The Berkeley Art Museum and Pacific Film Archive (BAMPFA) announced on Thursday the appointment of a new director: Julie Rodrigues Widholm, the current director and chief curator of the DePaul Art Museum (DPAM) in Chicago.
Widholm comes into Berkeley with high marks. During her five years at DPAM, the museum experienced a 40% increase in attendance and a tripling of its annual budget. She also oversaw the addition of 500 artworks to the museum’s collection “with a particular emphasis on work by underrecognized artists from marginalized groups,” according to BAMPFA’s press release.

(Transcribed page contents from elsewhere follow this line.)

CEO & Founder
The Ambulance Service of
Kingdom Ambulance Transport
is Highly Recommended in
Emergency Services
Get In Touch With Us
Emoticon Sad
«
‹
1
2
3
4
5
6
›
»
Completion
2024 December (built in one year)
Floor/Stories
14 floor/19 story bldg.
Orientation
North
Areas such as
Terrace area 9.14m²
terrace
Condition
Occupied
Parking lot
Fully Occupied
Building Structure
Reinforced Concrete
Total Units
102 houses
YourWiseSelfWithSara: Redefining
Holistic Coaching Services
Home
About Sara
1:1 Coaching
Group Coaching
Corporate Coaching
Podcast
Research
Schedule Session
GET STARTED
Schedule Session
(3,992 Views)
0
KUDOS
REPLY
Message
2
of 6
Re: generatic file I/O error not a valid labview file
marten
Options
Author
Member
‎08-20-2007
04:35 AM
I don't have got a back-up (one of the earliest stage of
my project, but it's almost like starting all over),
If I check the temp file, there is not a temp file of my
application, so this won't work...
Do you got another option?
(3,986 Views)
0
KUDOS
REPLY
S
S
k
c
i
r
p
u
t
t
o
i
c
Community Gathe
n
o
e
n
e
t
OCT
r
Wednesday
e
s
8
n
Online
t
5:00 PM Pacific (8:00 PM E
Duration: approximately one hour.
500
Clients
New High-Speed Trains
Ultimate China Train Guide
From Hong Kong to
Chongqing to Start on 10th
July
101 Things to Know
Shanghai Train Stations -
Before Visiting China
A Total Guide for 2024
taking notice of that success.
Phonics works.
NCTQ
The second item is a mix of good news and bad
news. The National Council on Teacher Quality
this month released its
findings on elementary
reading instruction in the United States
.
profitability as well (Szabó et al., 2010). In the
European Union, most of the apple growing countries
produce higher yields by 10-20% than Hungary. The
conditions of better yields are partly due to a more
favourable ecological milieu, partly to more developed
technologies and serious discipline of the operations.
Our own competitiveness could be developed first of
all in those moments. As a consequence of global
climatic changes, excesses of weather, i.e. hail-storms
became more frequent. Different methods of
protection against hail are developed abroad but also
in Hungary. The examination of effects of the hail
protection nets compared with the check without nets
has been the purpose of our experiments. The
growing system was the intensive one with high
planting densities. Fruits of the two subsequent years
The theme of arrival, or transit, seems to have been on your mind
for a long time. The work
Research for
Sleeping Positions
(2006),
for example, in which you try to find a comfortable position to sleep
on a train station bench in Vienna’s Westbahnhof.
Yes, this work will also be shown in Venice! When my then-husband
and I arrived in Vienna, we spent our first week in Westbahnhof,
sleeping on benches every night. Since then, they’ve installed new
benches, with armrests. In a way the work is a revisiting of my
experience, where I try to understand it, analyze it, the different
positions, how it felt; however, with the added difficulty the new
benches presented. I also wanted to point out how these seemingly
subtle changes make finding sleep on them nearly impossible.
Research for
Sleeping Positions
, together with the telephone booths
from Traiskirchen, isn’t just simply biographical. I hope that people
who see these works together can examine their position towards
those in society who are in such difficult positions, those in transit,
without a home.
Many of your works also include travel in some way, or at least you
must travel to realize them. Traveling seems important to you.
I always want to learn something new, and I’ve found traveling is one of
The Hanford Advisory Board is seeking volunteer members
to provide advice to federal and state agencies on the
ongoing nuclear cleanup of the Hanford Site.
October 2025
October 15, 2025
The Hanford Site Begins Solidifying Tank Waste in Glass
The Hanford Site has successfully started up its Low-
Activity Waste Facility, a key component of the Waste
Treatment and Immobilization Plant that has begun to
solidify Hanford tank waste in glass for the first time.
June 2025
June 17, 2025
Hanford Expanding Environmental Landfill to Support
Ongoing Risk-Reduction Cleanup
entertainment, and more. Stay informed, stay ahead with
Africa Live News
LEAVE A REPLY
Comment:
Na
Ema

Widholm succeeds BAMPFA’s exiting director Lawrence Rinder, whose history with the museum stretches back to the 1980s and whose role as director began in 2008. [aside postID=’arts_13866997′
Rinder was widely acknowledged to have left the museum in good standing, after overseeing a major move from the institution’s former home—a 101,000-square-foot brutalist concrete shell on Bancroft Way—to a new building on Center Street. Rinder, whose acquisition program added over 6,000 works to the museum’s collection, also reportedly secured a “significant gift from an anonymous donor” before his departure.
The museum, currently closed due to the COVID-19 pandemic, cites Widholm’s “emphasis on diversity and inclusion” as a contributing factor in her hiring, pointing to DPAM’s curatorial program and its emphasis on work by artists of color, women and LGBTQ artists.
“I am incredibly honored to join BAMPFA at this critical juncture to work collaboratively with staff, colleagues, faculty, students, and other stakeholders in the community to think deeply about what it means to be an inclusive academic art museum in the 21st century,” Widholm said in a statement. “I have long admired BAMPFA’s program, including the MATRIX program’s longstanding role in bringing emerging and underrecognized contemporary artists to the fore.”
Windholm will start at BAMPFA on Aug. 1.